Weigel

Democratic Panic Watch: The Post-Filibuster, Still-Horrible Nominee Process

So: Nearly half a year had passed since Democrats ended filibusters on nominees for executive branch jobs or federal court seats. They initially got through a bunch of blocked nominees, but they stalled out with picks for the Civil Rights Division of DOJ and surgeon general who were controversialized in conservative media and bailed on by Democrats. The defeat of Debo Agelibe ranked, especially, as seven Democrats turned on him over his work representing Mumia Abu-Jamal. As Juliet Eilperin reported last week, a fear factor that had been stoked for years, and arguably peaked in 2011, was back: Potential nominees did not want to wreck their lives to sit in statis for years.

Why? The filibuster reform took away one of the tools Republicans used to stall nominees. It did not take away the toolbox. The party has kept on filing holds on nominees to extract concessions—or even just to freeze up regulations they oppose. It’s not an accident that the Council on Environmental Quality lacks a head, or that the nominee to run the EPA’s water office, Kenneth Kopicis, has been stuck for close to three years.

Spite plays a role, too. Earlier this year, Senate Republicans were habitually denying unanimous consent to allow votes on judicial nominees. The reason that Sen. Lamar Alexander gave Jennifer Bendery was “until I understand better how a United States senator is supposed to operate in a Senate without rules, I object.”

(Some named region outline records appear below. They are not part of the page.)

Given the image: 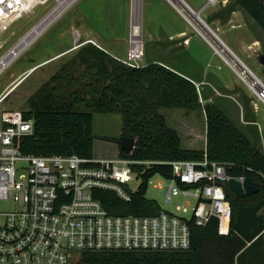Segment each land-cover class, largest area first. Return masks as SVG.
<instances>
[{
    "label": "trees",
    "instance_id": "1",
    "mask_svg": "<svg viewBox=\"0 0 264 264\" xmlns=\"http://www.w3.org/2000/svg\"><path fill=\"white\" fill-rule=\"evenodd\" d=\"M261 30L264 31V0H232ZM83 63L93 59L95 73L80 91L65 93L63 102L56 97L62 91L59 80L72 86L70 73L61 67L59 77L53 75L39 87L21 111L23 119L31 121L32 133L16 141L24 155L70 156L92 159L95 139L116 145L117 152L110 159L149 161L156 163L140 175L141 183L130 202H122L111 192H94L93 197L113 216H152L162 209L145 198L147 183L154 175L171 177L169 163L206 159L224 165L229 176H242L257 188L250 197L237 199L224 186L226 200L234 211L243 207L260 208L264 200V154L233 126L214 104L202 105L195 85L186 78L157 63L139 68L128 67L97 47L82 45L76 53ZM69 79V80H68ZM160 110L201 111L205 119L203 149L183 148L178 132L169 127ZM94 115H118L120 128L116 137L97 136L93 132ZM132 139L130 151L120 149L122 139ZM138 172L140 167H136ZM219 221L210 219L204 227L188 222L190 245L184 251L168 252H87L74 264H218L214 258L202 259L200 249L219 238Z\"/></svg>",
    "mask_w": 264,
    "mask_h": 264
},
{
    "label": "built area",
    "instance_id": "2",
    "mask_svg": "<svg viewBox=\"0 0 264 264\" xmlns=\"http://www.w3.org/2000/svg\"><path fill=\"white\" fill-rule=\"evenodd\" d=\"M166 1L211 48L187 18ZM212 1L215 0H208L209 4ZM38 2L0 0V34ZM140 44L141 50L135 54L130 37L126 58L118 61L128 67H141V41ZM213 51L264 106V99ZM5 67L0 65V73ZM8 92L0 96V105ZM32 126L21 112L0 113V264H74L87 252L187 250L188 222L193 219L195 226L204 227L210 219L229 221L231 208L224 186L229 180L240 184L245 181L242 176H229L224 165L206 159L199 163L171 162L165 202L171 203L172 197L178 196L193 198L195 205L188 218L163 210L152 216H113L93 197L94 192H111L122 202H130L133 193L128 183H141L140 175L156 163L75 155H24L16 141L31 135ZM178 209L187 213L184 205Z\"/></svg>",
    "mask_w": 264,
    "mask_h": 264
},
{
    "label": "rangeland",
    "instance_id": "3",
    "mask_svg": "<svg viewBox=\"0 0 264 264\" xmlns=\"http://www.w3.org/2000/svg\"><path fill=\"white\" fill-rule=\"evenodd\" d=\"M161 1L163 3L166 2V5L176 11L166 0H164L165 2L163 0ZM184 1L194 10L198 9L196 7L202 8L206 3L205 0ZM145 2L147 4V0H143V5L141 7L140 0H133L132 15L130 16L131 7L128 13L127 45L122 42V39H119L116 44L117 48L112 49L110 45L104 41L103 33L104 30L108 28L107 23L114 19L111 9L119 13L116 0H39L30 12H27L22 18L11 24L8 31L0 34V63L2 61L0 65L1 67L8 65L0 73V96L9 91L0 105V113L21 112L26 110V102L32 99L39 87L48 82L53 75L59 77L62 66L68 69V73H70L72 79V86L66 87L68 82L66 80H59L62 91L58 92L56 101L58 103L65 101L66 98L64 94L66 92L70 93L74 90L80 91L84 84L90 81L91 75L95 73V68H93L94 62L91 57H87L86 62L83 63L79 60L78 56H76L77 51L84 45L83 43H85L83 40L87 39V36L84 35V31L89 32V36H94L99 39V42L108 44L104 46L125 59L132 25L135 24L138 26L139 34L136 38H132L131 35V40L135 43L134 49H139L140 41L142 43L140 64H144V62L156 58L160 53L154 44L151 43L150 40L147 41L145 37V31L147 30L148 21L150 19ZM65 3L67 4L64 5ZM61 7L62 9H60ZM57 10H59V13H57L53 19L39 25L49 14ZM209 10L210 7L205 13ZM118 15L119 14H116L117 19L112 21L113 25L115 22L119 21ZM244 22L246 24L245 30H247L249 34L247 36L244 35L241 40L247 38V43L253 39L262 42L260 35L257 37V34H253V29L256 30L259 27L247 15H245ZM186 24L197 34L187 22ZM117 29L120 30L121 26L118 25ZM221 38L238 56L244 66L264 84V65L261 64V57L264 58V46L260 48L258 56L255 57L251 52L245 53L239 50L235 43L238 39L237 31H229L227 35H222ZM88 42H91V40H88ZM202 45L209 53L212 52L213 55L219 59V66L222 69V71L219 72L225 73L226 78L229 77L234 83L240 85L254 103L260 107L256 118L259 123H263L264 106L259 103L256 97L240 82L236 74H234L215 52L211 50L212 47L210 48L206 43ZM69 46H72V49L65 51ZM38 64L40 65L32 69L30 73L14 87V84L20 78ZM210 71L213 72L214 68ZM206 89H208V92H211L208 87H206ZM211 95L218 109L229 122L236 128L242 129L243 126L240 124V106L225 95L222 97L215 96L214 93H211ZM159 113L165 118L167 125L178 132L181 140V147L187 149H203L204 143L201 140H195L194 142V136L190 133L193 131L195 135L204 136L205 119L201 111L160 110ZM120 125L121 123L118 115H94L93 132L96 137L102 136L103 134L116 137ZM260 147L263 150L262 143ZM116 152V145L104 142L98 139V137L95 139L93 145V156L95 159H110L114 157ZM139 184L140 182L135 180L134 182L128 183V187L132 193H135ZM158 184H160L159 187ZM168 184L167 179L159 175H154L147 183L145 198L155 201L163 211L178 217L188 218L190 209L195 205V200L189 197L183 198L178 196L172 197L171 203H166L165 196ZM181 205L187 208V213H183L182 210L178 209Z\"/></svg>",
    "mask_w": 264,
    "mask_h": 264
},
{
    "label": "crops",
    "instance_id": "4",
    "mask_svg": "<svg viewBox=\"0 0 264 264\" xmlns=\"http://www.w3.org/2000/svg\"><path fill=\"white\" fill-rule=\"evenodd\" d=\"M182 1L192 12L198 15L201 21L240 62L238 56L221 38L222 35H227L229 31H237L238 39L235 43L240 51L251 52L255 57L258 56L260 48L264 46V31L260 28L253 29V34H257V37L260 35L262 42L253 39L247 43V38L241 40L244 35L249 34L245 30L244 18L246 14L239 8H234L232 0H215L212 5H209L208 1L205 0V5L202 8L196 7L197 10L192 9L184 0ZM116 2L119 13L111 9L114 19L110 21L111 23H107L108 28L103 33L104 41L112 49L117 48L116 44L119 39H122V42L127 45L128 13L131 7L130 16L132 15L133 0H116ZM165 3L161 0H147V4L145 2L150 16L145 37L147 41L150 40L154 44L160 56L158 55L142 65L157 63L191 81L197 89L202 105L214 104L217 107L211 93L218 97L223 95L230 97L241 109L240 124L243 127L239 129L240 132L251 143H255L264 154V122L259 123L256 118L260 107L254 103L240 85L234 83L229 77L226 78L225 73L219 72L222 71L219 66V59L203 47L202 44L205 43L201 37L195 34L181 16ZM140 4L142 7L143 0H140ZM209 7L210 10L205 13ZM116 14H119V21L113 25L112 21L117 19ZM118 25L121 26L120 30L117 29ZM88 33L84 31V35L87 36V39L83 40L84 45L91 44L114 59H124L107 49L105 46L108 44L99 42V39L89 36L90 33ZM71 47L69 46L65 51L72 49ZM39 65L32 67L14 84V87ZM212 68H214L213 72L210 71ZM206 87L211 92H208ZM261 143L263 150L260 147ZM259 207L258 210L243 207L234 211L232 220L219 221L217 226L219 238L210 240L203 245L200 249L202 259L214 258L218 264H264V200L260 202Z\"/></svg>",
    "mask_w": 264,
    "mask_h": 264
},
{
    "label": "bare ground",
    "instance_id": "5",
    "mask_svg": "<svg viewBox=\"0 0 264 264\" xmlns=\"http://www.w3.org/2000/svg\"><path fill=\"white\" fill-rule=\"evenodd\" d=\"M169 1L183 16L187 18L188 22L193 27H195L198 32H200V34L210 44L213 50H215L216 53L223 58L226 64L237 72L240 79L260 98L264 99V87L262 86L260 81L257 78H255L254 75L228 49H226V47L222 44L219 38H217L210 31V29L197 16V14L196 13L193 14L192 11L188 8V6L185 5V3L182 2L181 0H169ZM211 3H214V1H212ZM66 4L67 3H65L64 5ZM60 9H62V7ZM57 13H59V10L49 14L39 25H42L44 22L53 19ZM138 34H139L138 26L133 24L131 29L132 38H136ZM140 50H141V44L139 49L137 48L134 49V53L136 54L137 52H140Z\"/></svg>",
    "mask_w": 264,
    "mask_h": 264
},
{
    "label": "water",
    "instance_id": "6",
    "mask_svg": "<svg viewBox=\"0 0 264 264\" xmlns=\"http://www.w3.org/2000/svg\"><path fill=\"white\" fill-rule=\"evenodd\" d=\"M264 2V1H262ZM261 64L264 65V58L261 57ZM133 146V140L124 138L120 142V149L123 151H130ZM228 190L237 199H242L244 197H250L257 193V188L245 180L242 184L236 182L235 180H229L227 183Z\"/></svg>",
    "mask_w": 264,
    "mask_h": 264
}]
</instances>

From 2009 to 2012, the Democratic base (the very small portion of it that pays close attention to an issue as obscure as this) put some blame on the White House. It simply wasn’t prioritizing nominations; there was a night-day difference between the work George W. Bush did to shame the Senate over stalled nominees and the indifference Barack Obama showed in public. That changed when the White House chief of staff and counsel, in Obama’s new term, focused on confirmations. Obama has now nominated 301 judges, of which all but 64 have been confirmed. Part of that success has meant the arrival of nominees who can make it out of the Republican gauntlet, because Republicans suggested them.

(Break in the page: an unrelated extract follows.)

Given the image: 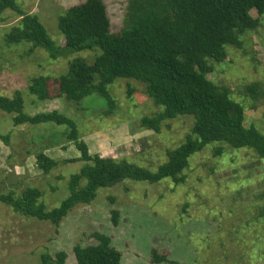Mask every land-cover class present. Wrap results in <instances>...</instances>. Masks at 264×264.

The left wants more, as Edward-Isaac Dovere explains nice and concisely.

The nomination of Michael Boggs has become a rallying point for liberal groups and Democratic officials. Boggs was part of a nomination package the White House negotiated with Georgia’s two Republican senators to get their blue slip approval, but his history as a state legislator backing issues such as abortion rights restrictions and the Confederate flag as part of the state flag has prompted pushback from NARAL, MoveOn and just about every liberal interest group, and people like civil rights leader Rep. John Lewis (D-Ga.) calling for a review of the process that produced him.

Basically, the left has eight more months to play with a Senate that’s got enough progressives to confirm nominees. Best case scenario, in 2014: They lose at least two seats, making the small group of Democratic moderates more pivotal. Worst case: They lose the Senate, by a lot, and get absolutely none of the nominees they want.

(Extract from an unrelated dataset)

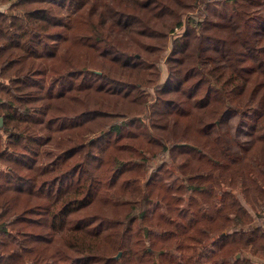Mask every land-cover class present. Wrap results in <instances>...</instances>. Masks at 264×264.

“People are becoming controversial over things they shouldn’t become controversial over,” says Neera Tanden, president of the Center for American Progress. “Who you represented as a lawyer? Under that standard it’s going to be hard to confirm a lot of people. There are unsavory people on both sides of the aisle. So it’s important for progressives to make their case more affirmatively. I would agree with President Clinton that it’s hard to fight when you’re in a defensive crouch. It’s easy to get hit. I’m not a Democrat running in a red state, but I’d say if you telegraph that you’re scared about a nominee or about Obamacare, you’re saying there’s something to be scared about?”